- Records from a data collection
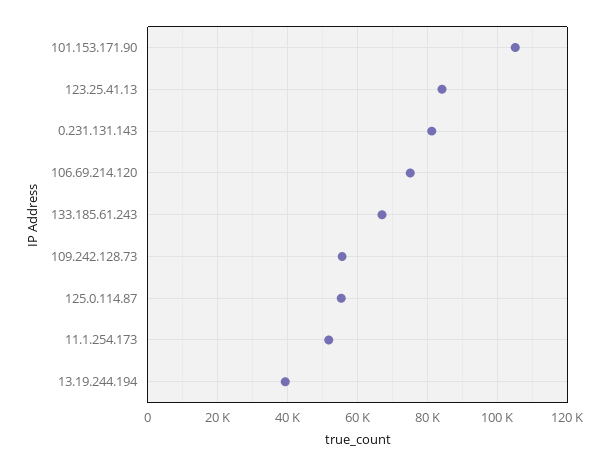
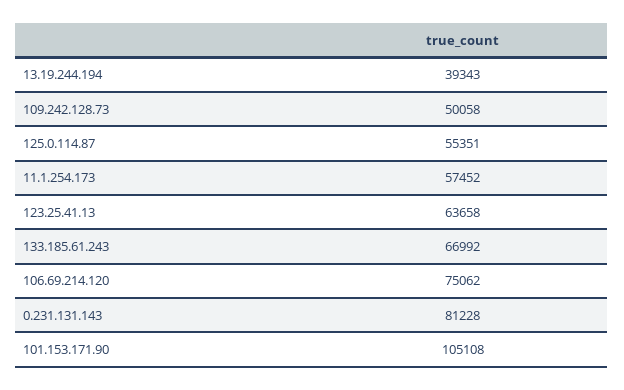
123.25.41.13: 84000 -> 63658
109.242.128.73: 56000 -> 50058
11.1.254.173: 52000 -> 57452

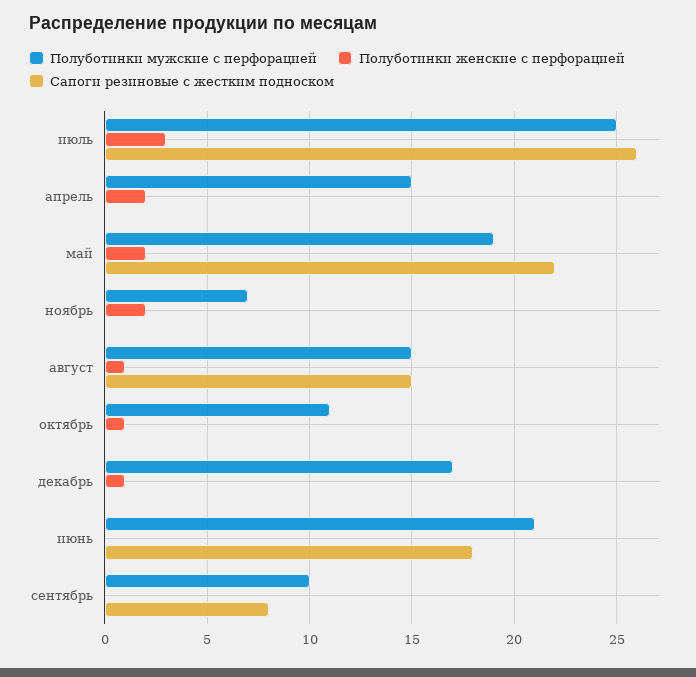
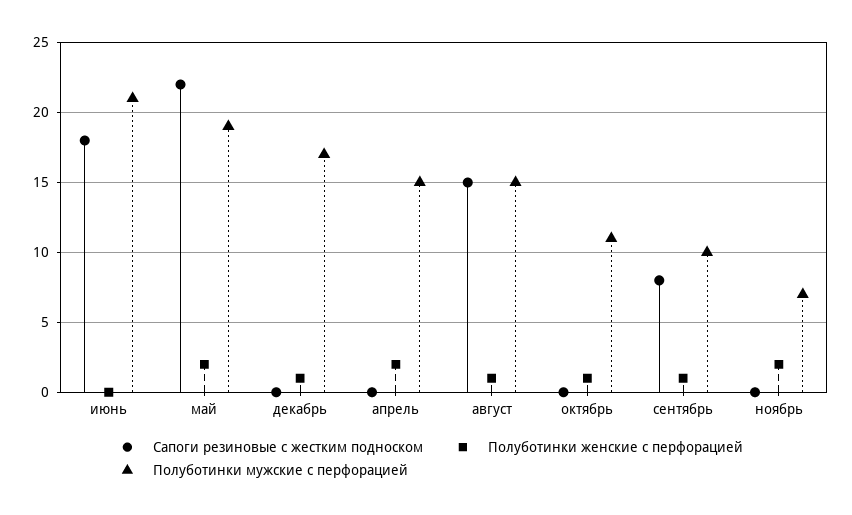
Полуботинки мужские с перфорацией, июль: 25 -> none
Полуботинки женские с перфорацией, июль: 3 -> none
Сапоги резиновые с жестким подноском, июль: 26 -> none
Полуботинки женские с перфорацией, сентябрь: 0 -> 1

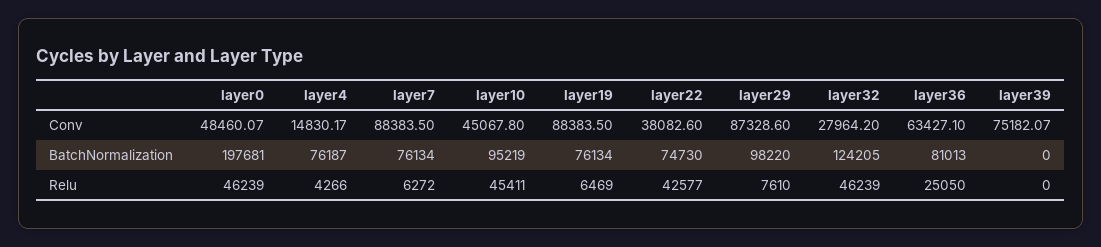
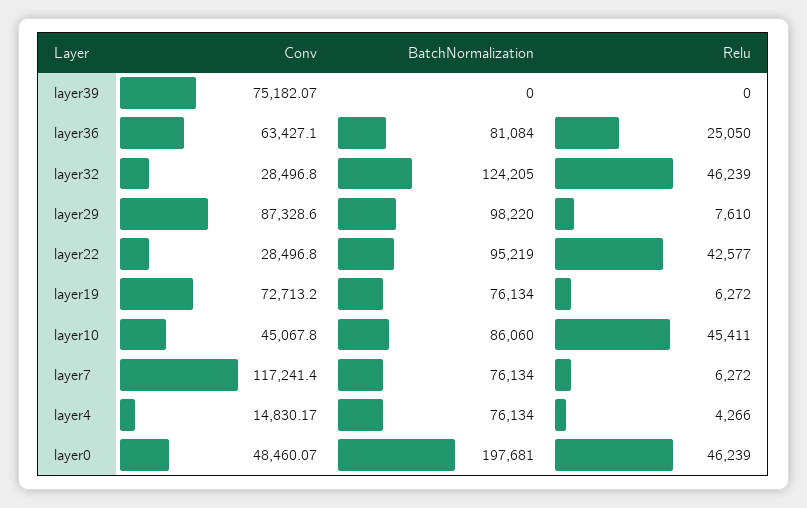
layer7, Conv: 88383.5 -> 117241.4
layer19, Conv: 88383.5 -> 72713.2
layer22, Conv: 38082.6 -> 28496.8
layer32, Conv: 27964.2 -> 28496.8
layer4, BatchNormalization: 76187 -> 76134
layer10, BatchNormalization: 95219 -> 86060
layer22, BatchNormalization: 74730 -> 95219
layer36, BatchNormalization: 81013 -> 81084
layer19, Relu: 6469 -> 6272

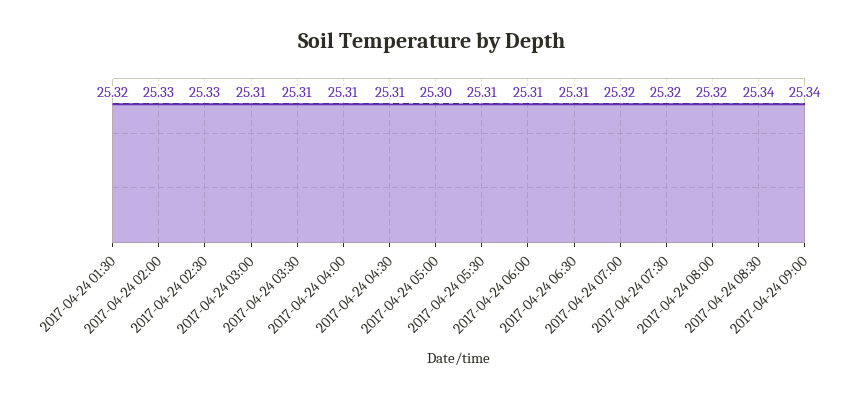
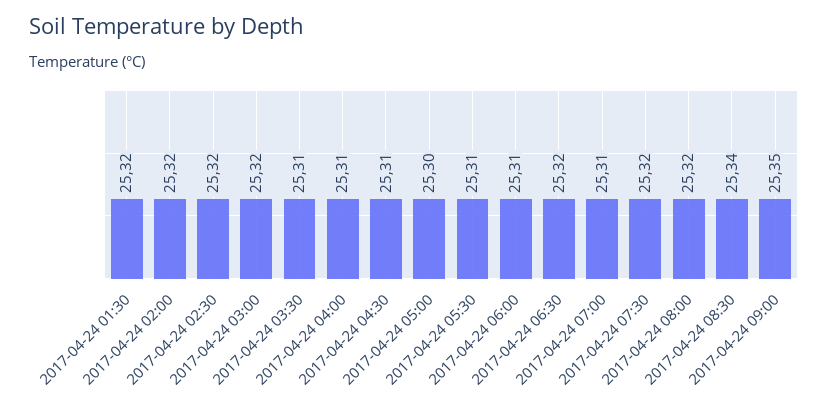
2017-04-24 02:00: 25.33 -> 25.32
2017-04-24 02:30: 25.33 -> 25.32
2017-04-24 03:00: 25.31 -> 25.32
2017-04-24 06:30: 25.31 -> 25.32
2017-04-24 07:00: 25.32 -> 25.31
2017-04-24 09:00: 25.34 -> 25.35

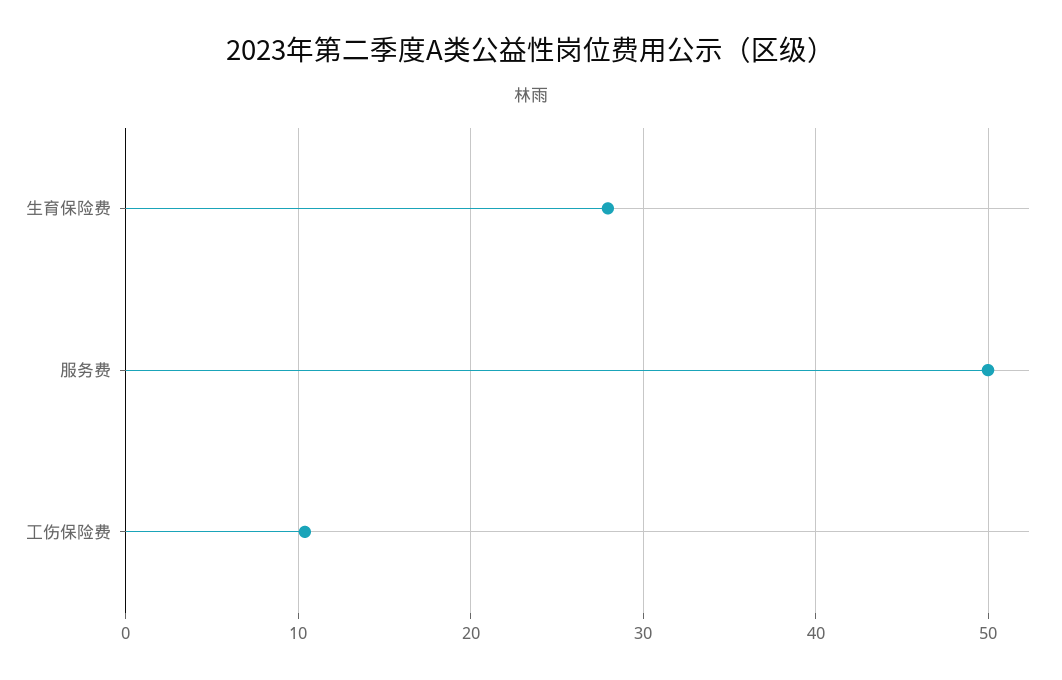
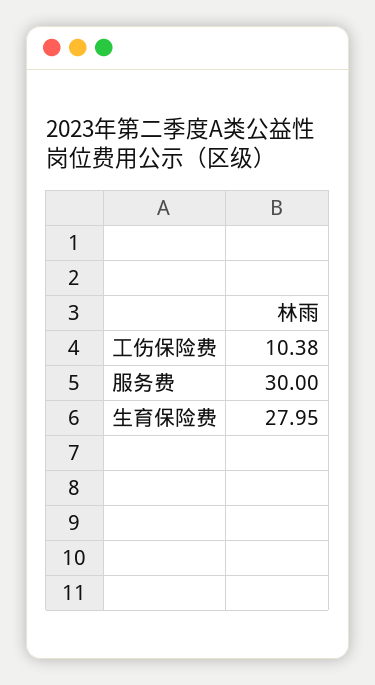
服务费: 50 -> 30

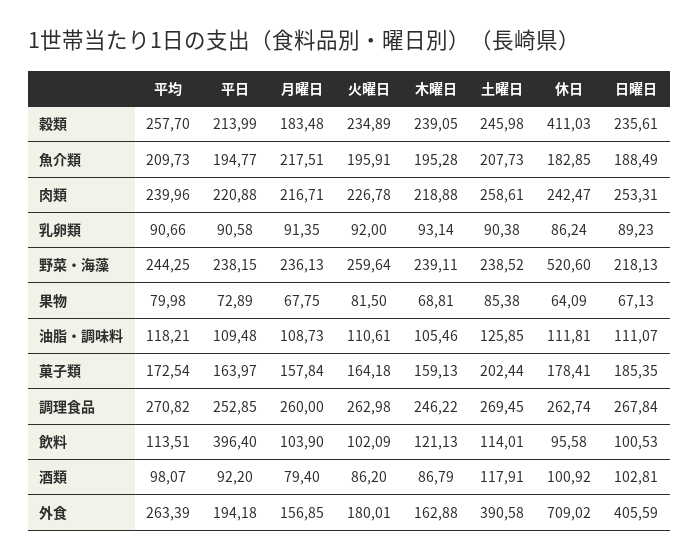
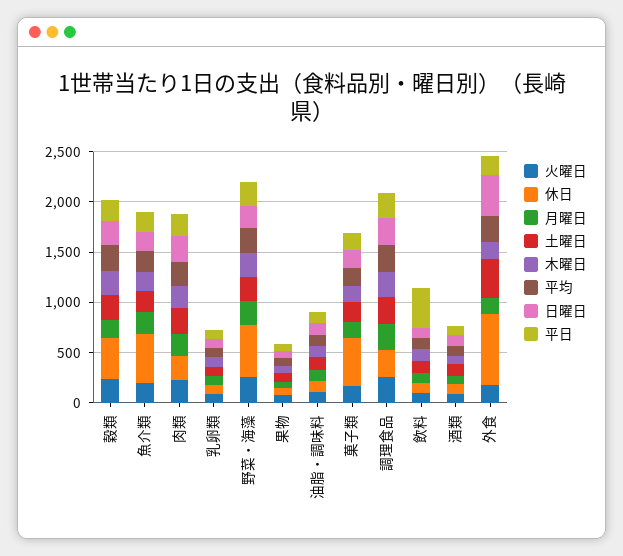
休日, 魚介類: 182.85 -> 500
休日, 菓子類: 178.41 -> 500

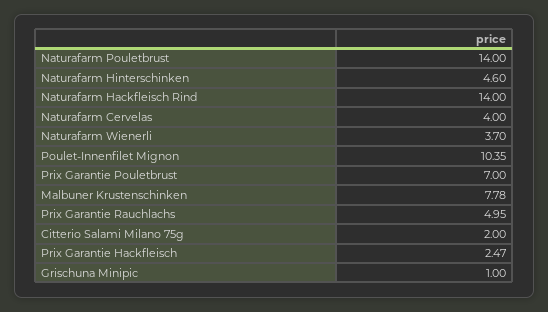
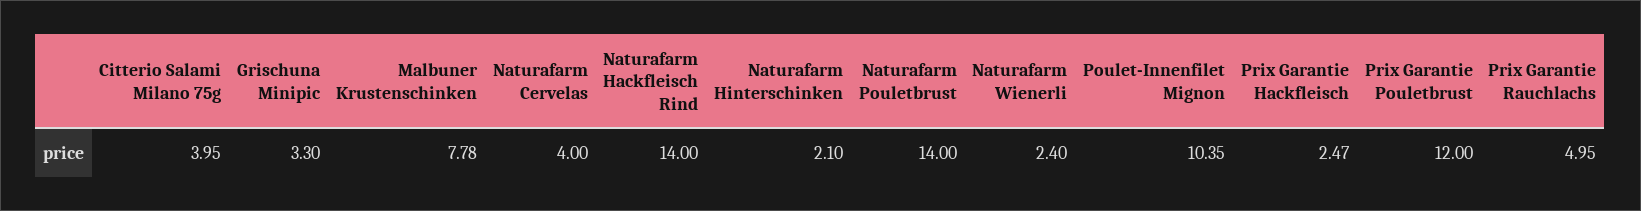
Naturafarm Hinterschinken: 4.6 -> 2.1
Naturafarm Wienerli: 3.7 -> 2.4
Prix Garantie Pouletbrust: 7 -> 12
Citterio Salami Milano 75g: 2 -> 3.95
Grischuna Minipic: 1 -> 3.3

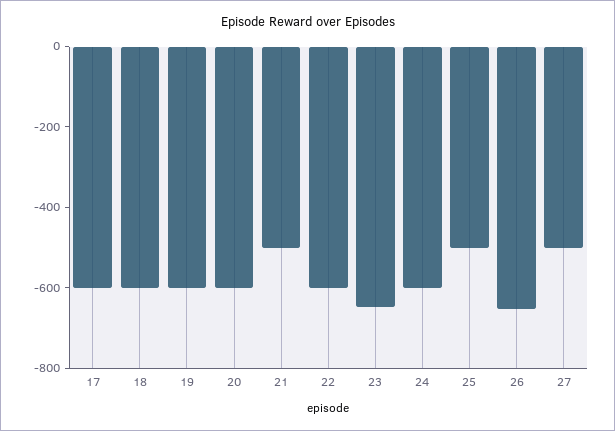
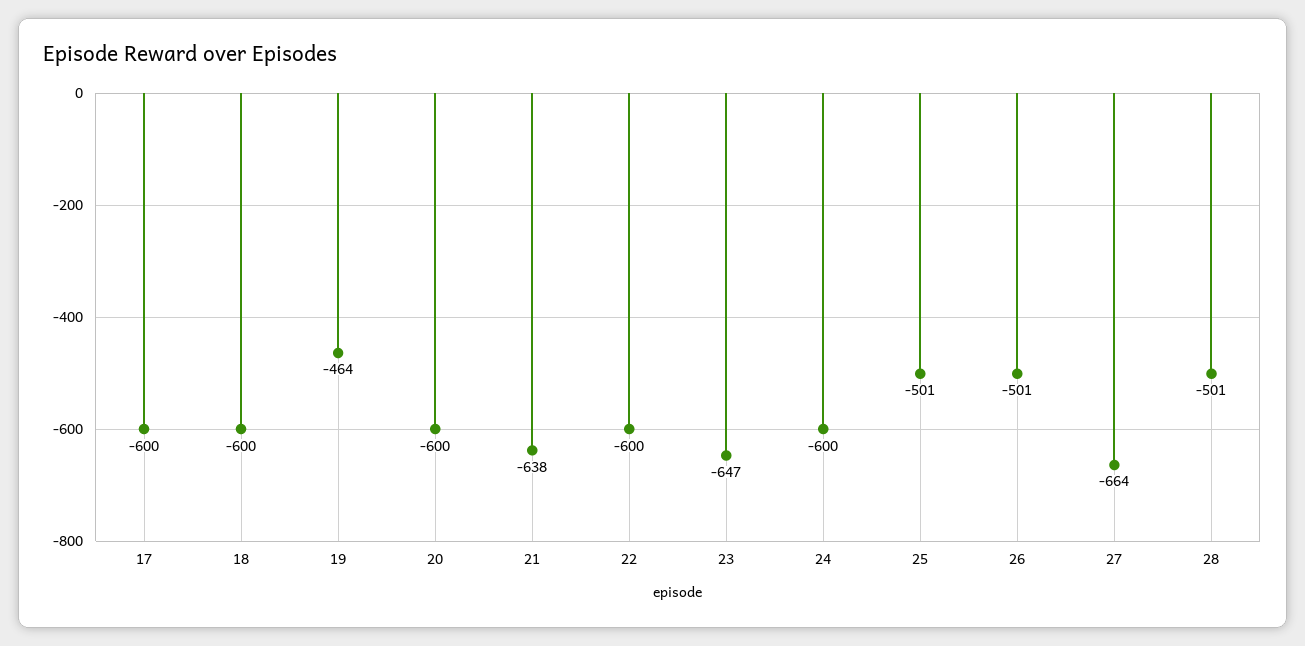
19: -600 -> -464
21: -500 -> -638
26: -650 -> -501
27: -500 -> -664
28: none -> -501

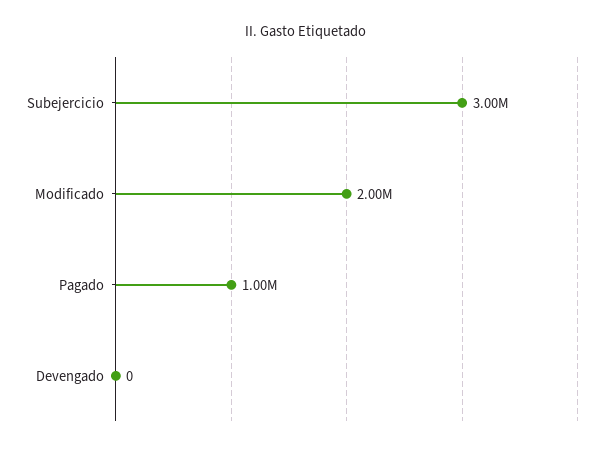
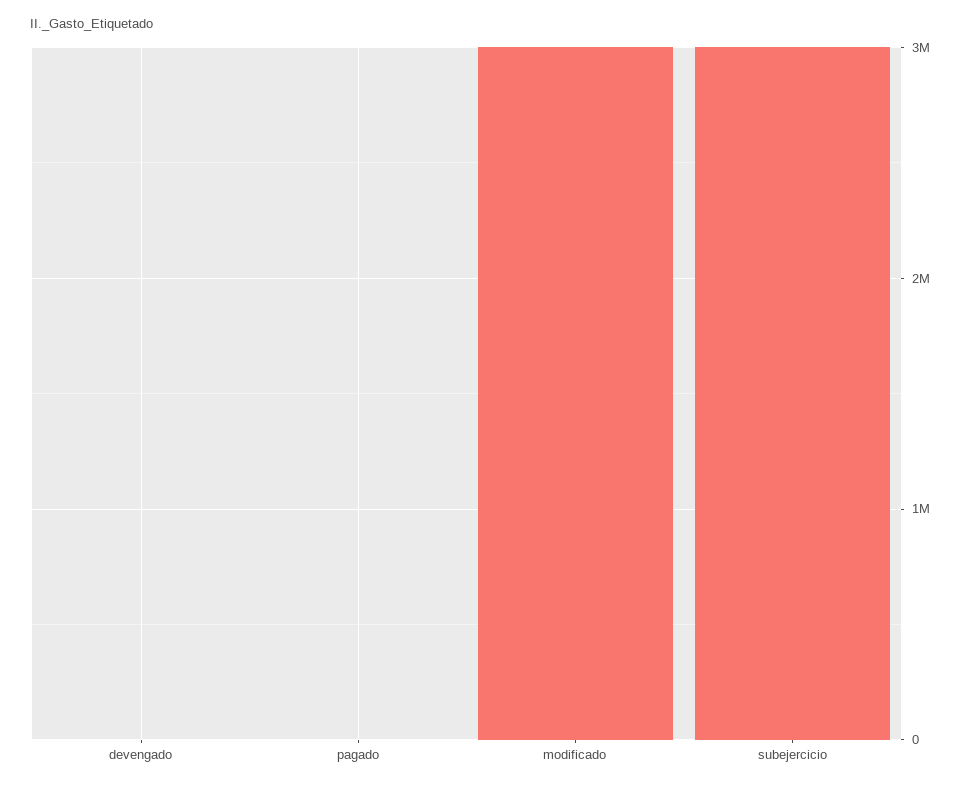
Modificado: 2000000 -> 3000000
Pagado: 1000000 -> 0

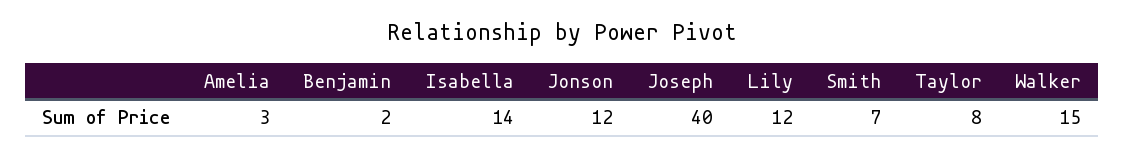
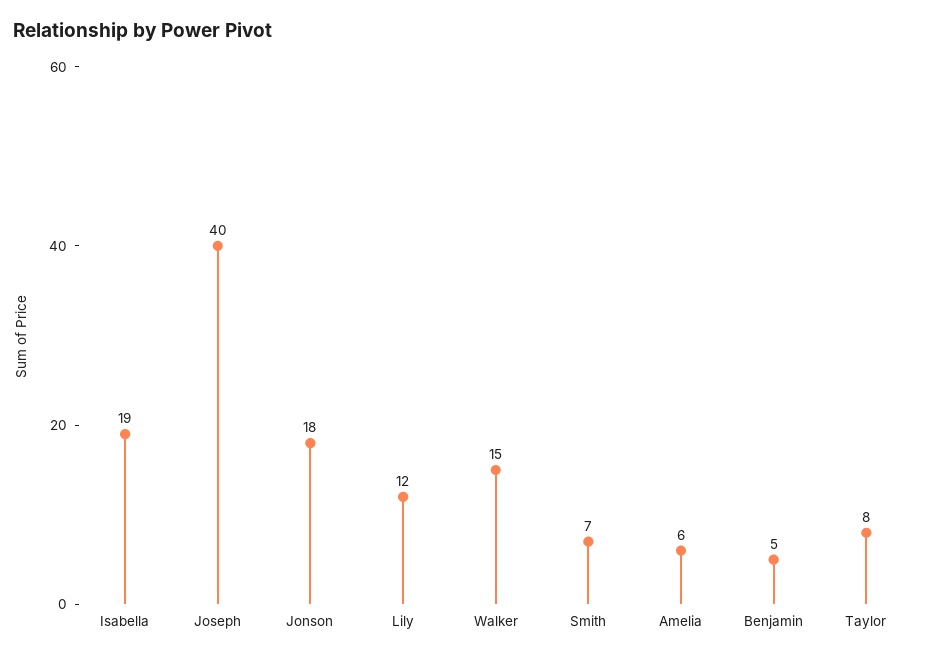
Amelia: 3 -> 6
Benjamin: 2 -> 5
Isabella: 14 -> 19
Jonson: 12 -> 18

- Problem to solve
Every line from the one with "26: -650 -> -501" through the end of the records is to be reproduced exactly, and the pictures are to be left out.

- Expected answer
26: -650 -> -501
27: -500 -> -664
28: none -> -501

Modificado: 2000000 -> 3000000
Pagado: 1000000 -> 0

Amelia: 3 -> 6
Benjamin: 2 -> 5
Isabella: 14 -> 19
Jonson: 12 -> 18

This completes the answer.